Innovazione
Messaggi vocali, a ChatGpt non seccano. Quali scenari con la nuova modalità
Di Giuliana Mastri
La piattaforma di intelligenza artificiale più popolare presso il grande pubblico compie un nuovo salto di usabilità integrando la modalità vocale nel cuore della sua interfaccia. L’invio dei comandi diventa così più immediato: basta toccare l’icona del microfono per parlare e lasciare che la propria voce venga trasformata in testo, mentre le risposte possono comparire non solo in forma scritta, ma anche sotto forma di mappe, immagini o altri elementi visivi. Il cambiamento elimina passaggi intermedi e rende la conversazione più fluida, con un’interazione che scorre senza dover accedere a sezioni separate dell’app.
La nuova esperienza e la possibilità di tornare indietro
Nell’annuncio diffuso martedì 25 novembre si sottolinea come la novità renda più naturale il dialogo con il sistema, riducendo interruzioni e migliorando la continuità tra audio e contenuti visuali. Per chi preferisce la configurazione precedente, resta disponibile un’opzione di ripristino: la modalità Separate mode, inserita tra le impostazioni dell’app mobile, consente di tornare alla vecchia interfaccia.

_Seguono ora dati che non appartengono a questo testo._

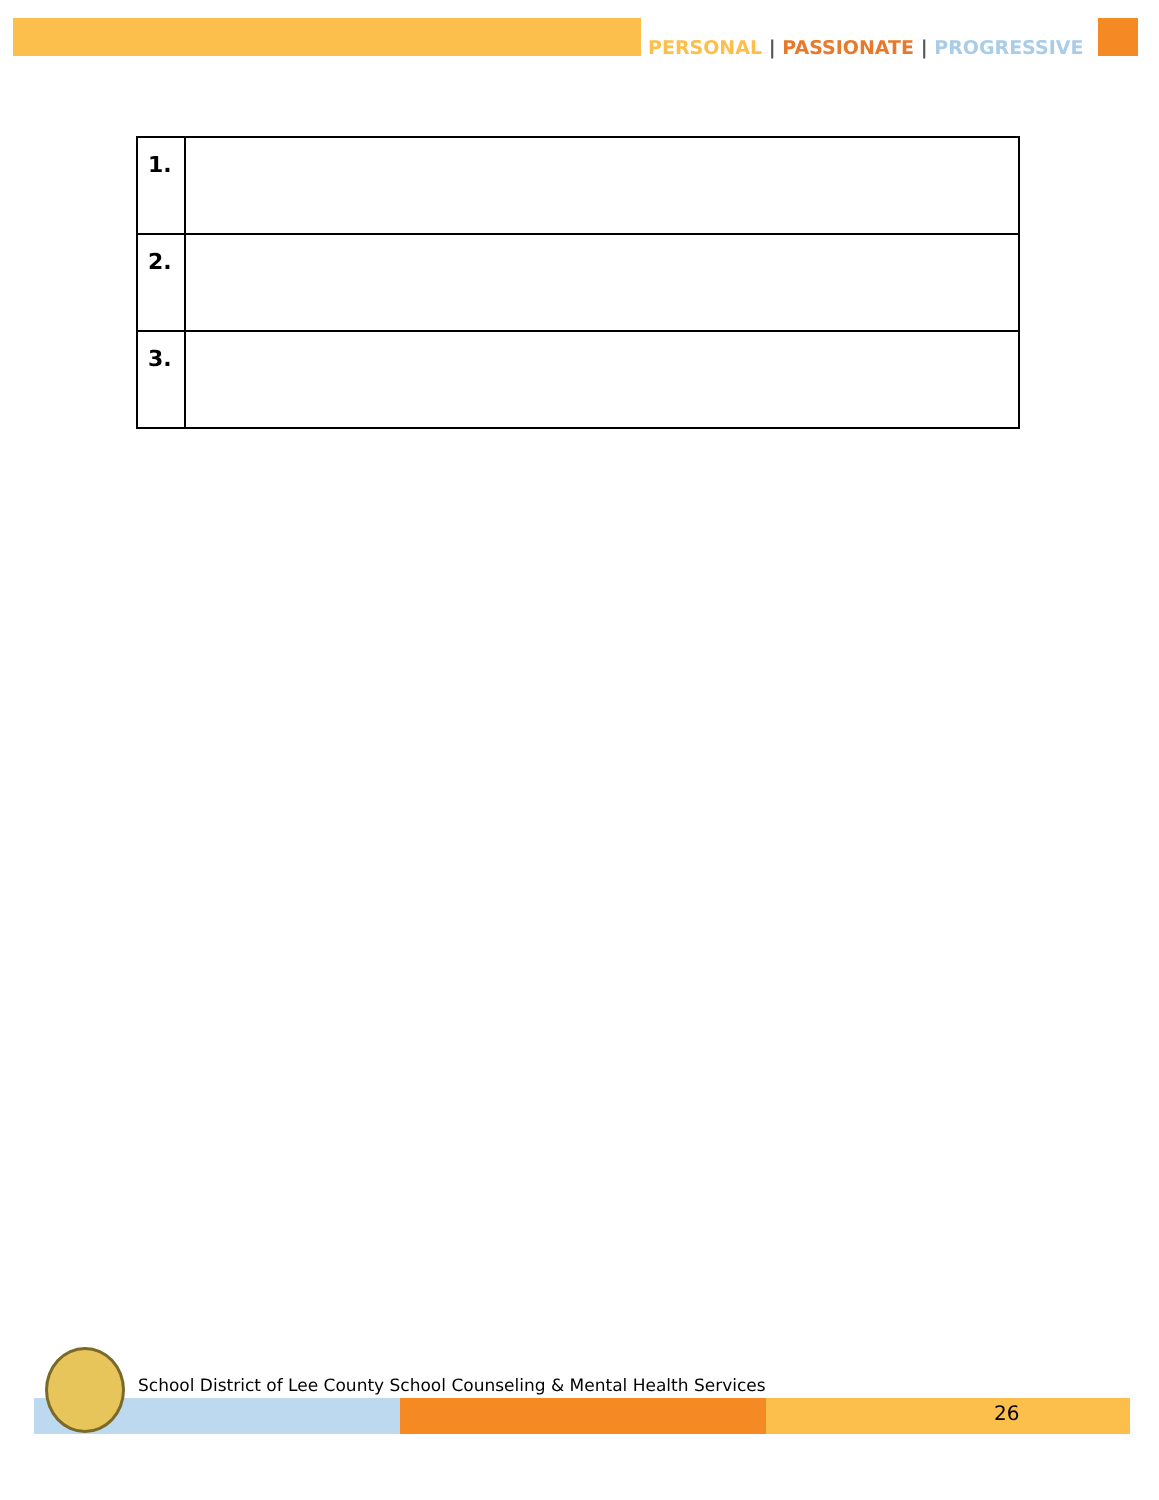PERSONAL | PASSIONATE | PROGRESSIVE
| 1. | |
| 2. | |
| 3. | |
School District of Lee County School Counseling & Mental Health Services
26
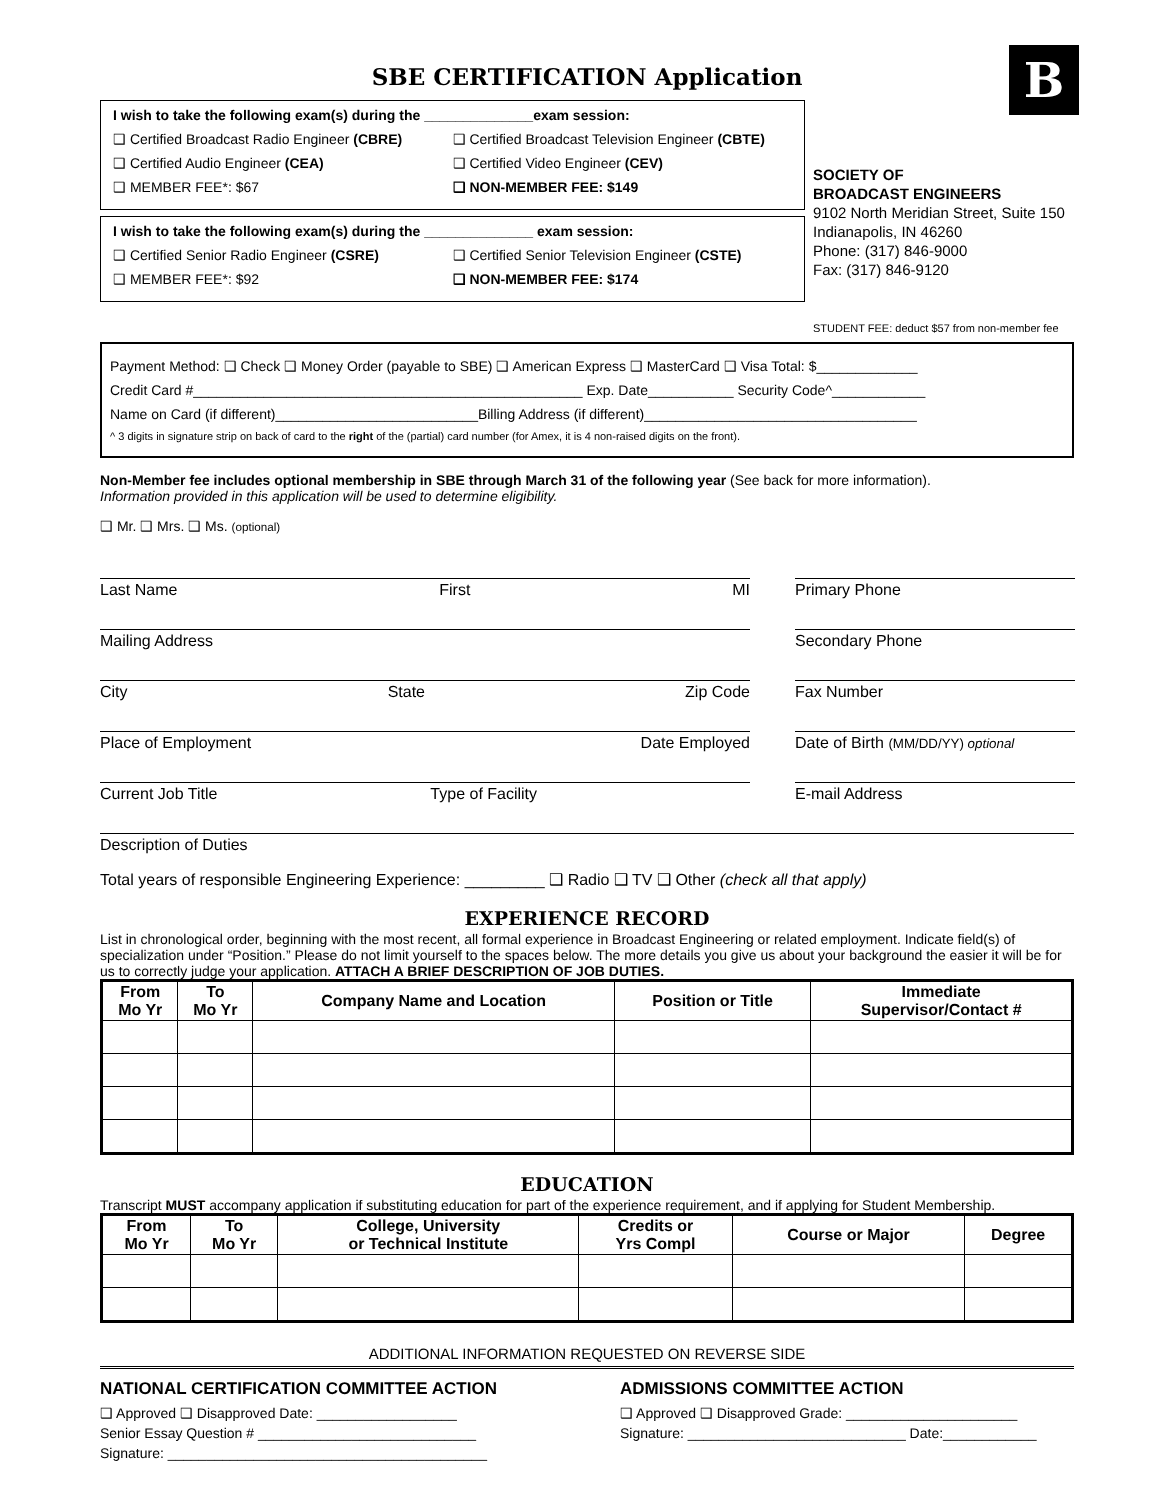B
SBE CERTIFICATION Application
I wish to take the following exam(s) during the ______________exam session:
❑ Certified Broadcast Radio Engineer (CBRE) ❑ Certified Broadcast Television Engineer (CBTE)
❑ Certified Audio Engineer (CEA) ❑ Certified Video Engineer (CEV)
❑ MEMBER FEE*: $67 ❑ NON-MEMBER FEE: $149
I wish to take the following exam(s) during the ______________ exam session:
❑ Certified Senior Radio Engineer (CSRE) ❑ Certified Senior Television Engineer (CSTE)
❑ MEMBER FEE*: $92 ❑ NON-MEMBER FEE: $174
SOCIETY OF
BROADCAST ENGINEERS
9102 North Meridian Street, Suite 150
Indianapolis, IN 46260
Phone: (317) 846-9000
Fax: (317) 846-9120
STUDENT FEE: deduct $57 from non-member fee
Payment Method: ❑ Check ❑ Money Order (payable to SBE) ❑ American Express ❑ MasterCard ❑ Visa Total: $_____________
Credit Card #__________________________________________________ Exp. Date___________ Security Code^____________
Name on Card (if different)__________________________Billing Address (if different)___________________________________
^ 3 digits in signature strip on back of card to the right of the (partial) card number (for Amex, it is 4 non-raised digits on the front).
Non-Member fee includes optional membership in SBE through March 31 of the following year (See back for more information).
Information provided in this application will be used to determine eligibility.
❑ Mr. ❑ Mrs. ❑ Ms. (optional)
Last Name First MI
Primary Phone
Mailing Address
Secondary Phone
City State Zip Code
Fax Number
Place of Employment Date Employed
Date of Birth (MM/DD/YY) optional
Current Job Title Type of Facility
E-mail Address
Description of Duties
Total years of responsible Engineering Experience: _________ ❑ Radio ❑ TV ❑ Other (check all that apply)
EXPERIENCE RECORD
List in chronological order, beginning with the most recent, all formal experience in Broadcast Engineering or related employment. Indicate field(s) of specialization under “Position.” Please do not limit yourself to the spaces below. The more details you give us about your background the easier it will be for us to correctly judge your application. ATTACH A BRIEF DESCRIPTION OF JOB DUTIES.
| From Mo Yr | To Mo Yr | Company Name and Location | Position or Title | Immediate Supervisor/Contact # |
| --- | --- | --- | --- | --- |
EDUCATION
Transcript MUST accompany application if substituting education for part of the experience requirement, and if applying for Student Membership.
| From Mo Yr | To Mo Yr | College, University or Technical Institute | Credits or Yrs Compl | Course or Major | Degree |
| --- | --- | --- | --- | --- | --- |
ADDITIONAL INFORMATION REQUESTED ON REVERSE SIDE
NATIONAL CERTIFICATION COMMITTEE ACTION
❑ Approved ❑ Disapproved Date: __________________
Senior Essay Question # ____________________________
Signature: _________________________________________
ADMISSIONS COMMITTEE ACTION
❑ Approved ❑ Disapproved Grade: ______________________
Signature: ____________________________ Date:____________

Una scelta coerente con la visione originaria di Altman
L’integrazione della voice mode appare quasi inevitabile osservando il percorso dell’azienda. Sam Altman ha citato più volte il film distopico «Lei» come bussola culturale dello sviluppo tecnologico di OpenAI, immaginando un’interazione più simile possibile a un vero scambio umano. L’obiettivo implicito sembra essere proprio questo: rendere il confronto con il chatbot più spontaneo, senza sacrificare la possibilità di gestire contenuti multimodali o di rispondere a necessità pratiche degli utenti.
Dalla comodità all’empatia artificiale
Il movimento non riguarda solo OpenAI ma riflette una tendenza più ampia dell’industria: trasformare i sistemi di IA in assistenti vocali capaci di richiamare familiarità, calore ed empatia. Una direzione che, pur migliorando l’usabilità, apre a nuovi rischi. L’utente, sentendosi accolto, può condividere informazioni personali che finiscono nei server delle aziende o affidarsi a suggerimenti che non hanno alcuna garanzia di affidabilità, con potenziali derive psicologiche, dipendenze o illusioni di intimità.
Il caso Friend e l’esplosione delle relazioni parasociali con l’IA
Il fenomeno ha già trovato terreno fertile in altri progetti. Ha fatto discutere Friend, un dispositivo indossabile come una collana che dialoga con un’app sullo smartphone. Nato come Tab, un agente pensato per ottimizzare la produttività, è stato trasformato dal giovane fondatore Avi Schiffmann in un prodotto che gioca apertamente sul desiderio di compagnia. La risposta del pubblico, però, è stata quasi interamente negativa, complice un prezzo molto alto e campagne promozionali giudicate aggressive. Eppure lo stesso approccio si ritrova altrove: X ha lanciato chatbot dotati di avatar con cui è possibile sviluppare rapporti di amicizia o persino relazioni sentimentali, mentre prolifera un’intera costellazione di app che imitano legami affettivi e intimità simulata.
Promesse grandiose, priorità molto diverse
Nel racconto pubblico delle grandi aziende dell’IA, le tecnologie emergenti dovrebbero ripulire il pianeta, sconfiggere le malattie e liberarci dal lavoro ripetitivo. Ma osservando i prodotti realmente rilasciati sul mercato, il quadro appare meno visionario e più commerciale: invece di affrontare i problemi sistemici evocati nei manifesti, molti manager sembrano concentrati su dispositivi e servizi pensati per creare un legame emotivo tra utente e macchina, estendendo la permanenza nella piattaforma e rafforzando la dipendenza dal prodotto, più che realizzare gli obiettivi epocali annunciati.